> Work to complete: Please copy the data exactly as it stands, minus the images.
Given data section start
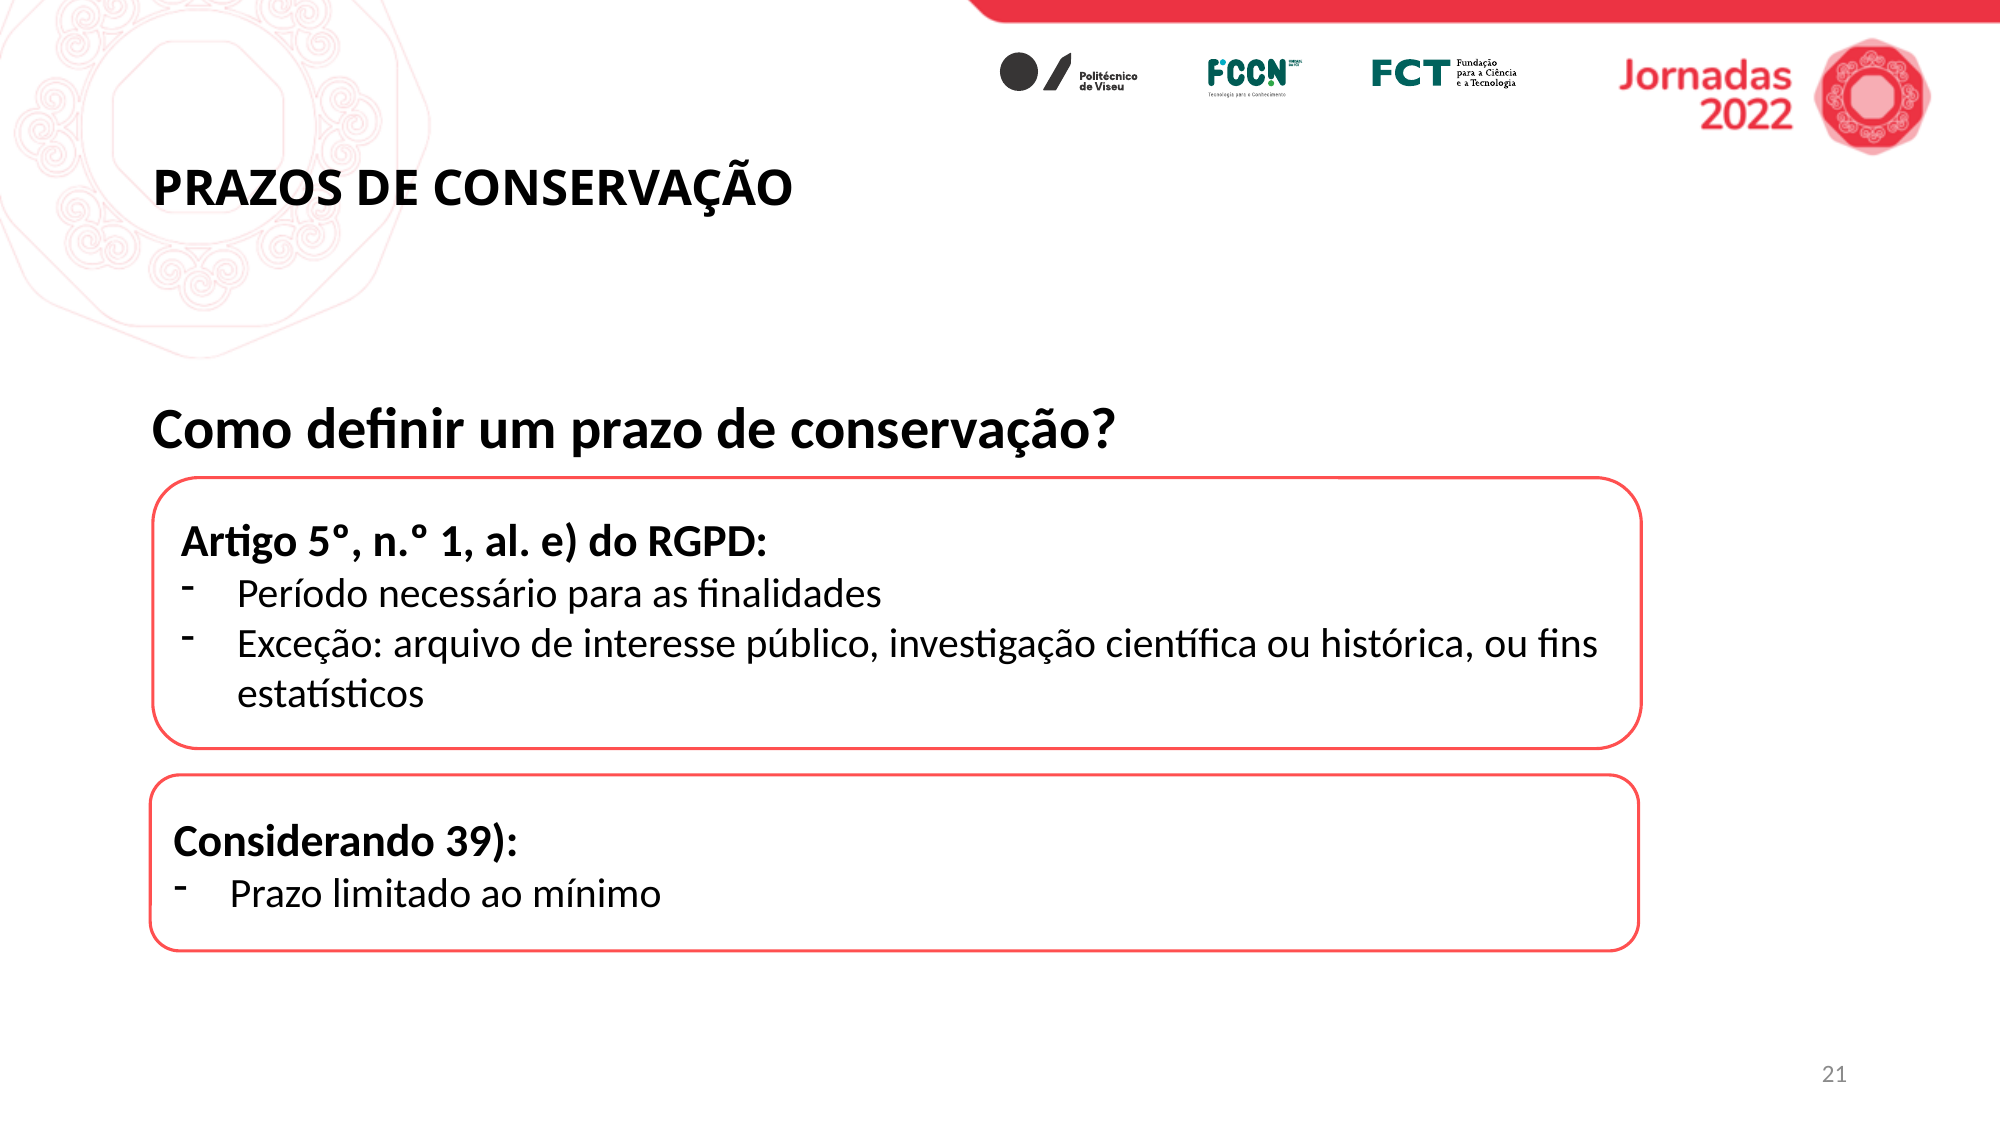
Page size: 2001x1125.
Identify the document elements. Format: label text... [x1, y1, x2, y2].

list Como definir um prazo de conservação? [137, 299, 1863, 1014]
text_box Considerando 39): Prazo limitado ao mínimo [149, 773, 1640, 952]
text_box Artigo 5º, n.º 1, al. e) do RGPD: Período necessário para as finalidades Exceção: arquivo de interesse público, investigação científica ou histórica, ou fins estatísticos [151, 476, 1643, 750]
title PRAZOS DE CONSERVAÇÃO [137, 59, 1863, 278]
slide_number 21 [1412, 1042, 1863, 1103]
picture [0, 0, 2000, 1125]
Given data section end
> Response for this exercise:
Page size: 2001x1125.
Identify the document elements. Format: label text... [x1, y1, x2, y2].

list Como definir um prazo de conservação? [137, 299, 1863, 1014]
text_box Considerando 39): Prazo limitado ao mínimo [149, 773, 1640, 952]
text_box Artigo 5º, n.º 1, al. e) do RGPD: Período necessário para as finalidades Exceção: arquivo de interesse público, investigação científica ou histórica, ou fins estatísticos [151, 476, 1643, 750]
title PRAZOS DE CONSERVAÇÃO [137, 59, 1863, 278]
slide_number 21 [1412, 1042, 1863, 1103]
picture [0, 0, 2000, 1125]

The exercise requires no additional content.